Philippe Albanel souligne qu’aujourd’hui, que ce soit dans les cafés, les bars ou les bistrots, si vous ne venez pas accompagné ou en groupe, vous n’êtes pas sûr de rencontrer quelqu’un en raison de nos codes et de notre culture. Alors que Chez Daddy, tout est fait pour encourager et faciliter la rencontre entre des personnes qui ne se connaissent pas que ce soit autour d’un café, d’une animation, d’une soirée jeu ou d’un concert.

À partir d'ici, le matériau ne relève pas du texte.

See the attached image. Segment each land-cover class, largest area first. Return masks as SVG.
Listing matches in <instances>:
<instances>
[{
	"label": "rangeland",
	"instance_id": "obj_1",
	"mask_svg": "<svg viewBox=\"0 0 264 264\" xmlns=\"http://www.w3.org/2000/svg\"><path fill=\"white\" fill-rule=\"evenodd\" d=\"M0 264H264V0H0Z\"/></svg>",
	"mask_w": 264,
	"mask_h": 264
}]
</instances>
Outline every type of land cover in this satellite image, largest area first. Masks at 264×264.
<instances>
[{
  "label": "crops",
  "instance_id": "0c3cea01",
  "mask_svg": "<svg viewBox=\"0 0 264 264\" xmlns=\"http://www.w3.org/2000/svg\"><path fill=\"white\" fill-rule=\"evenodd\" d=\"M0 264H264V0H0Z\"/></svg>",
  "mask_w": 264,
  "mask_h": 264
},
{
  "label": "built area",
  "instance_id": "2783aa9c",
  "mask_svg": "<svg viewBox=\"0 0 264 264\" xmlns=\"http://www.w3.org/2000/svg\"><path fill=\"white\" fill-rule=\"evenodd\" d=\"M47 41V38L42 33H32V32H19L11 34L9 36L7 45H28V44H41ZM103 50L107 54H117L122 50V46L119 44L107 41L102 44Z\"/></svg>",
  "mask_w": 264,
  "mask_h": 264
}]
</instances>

Aussi tout est pensé pour favoriser la création de liens, l’association a élaboré des services complémentaires visant à simplifier l’accès au café et à encourager davantage de visites. Parmi ces services figurent le cyclo- pousse, conçu pour transporter les individus à mobilité réduite jusqu’au café, ainsi que des appels de courtoisie et des visites à domicile, conçus pour maintenir le contact entre les bénévoles et les adhérents, notamment lorsque ces derniers se trouvent dans l’incapacité de se rendre physiquement au café, par exemple suite à

une opération chirurgicale. De plus, des repas partagés ont été institués, au cours desquels les adhérents apportent leur propre repas et se rejoignent pour déjeuner ensemble dans la convivialité. Certains bénévoles témoignent que

Chez Daddy propose un service de meilleure qualité par rapport à celui du secteur privé. Cette amélioration de la qualité est perceptible grâce à l’attention, l’animation et l’interaction constantes avec tous les membres de l’organisation. Contrairement à une offre privée axée sur l’assistance, Chez Daddy réunit un public partageant des motivations et des intérêts communs, ce qui favorise la cohésion et le sentiment d’appartenance à la structure, mais surtout à un groupe. La re-création d’un cercle social par Chez Daddy apporte une tranquillité d’esprit à l’entourage des adhérents, en particulier à leurs enfants. Pour ces derniers, cela constitue une garantie qu’ils ne se trouvent pas dans l’isolement, qu’ils demeurent actifs, mais surtout qu’ils éprouvent du plaisir.

Chez Daddy a significativement évolué avant de devenir ce réseau de café favorisant le maillage intergénérationnel. Cette initiative est l’aboutissement d’une réflexion entrepreneuriale qui démontre la complémentarité entreprise-association pour adresser de manière préventive les défis liés au vieillissement. En ce sens, Chez Daddy témoigne de la nécessité d’une approche préventive centrée sur l’aspect humain, en délaissant l’approche strictement médicale au profit d’une approche relationnelle.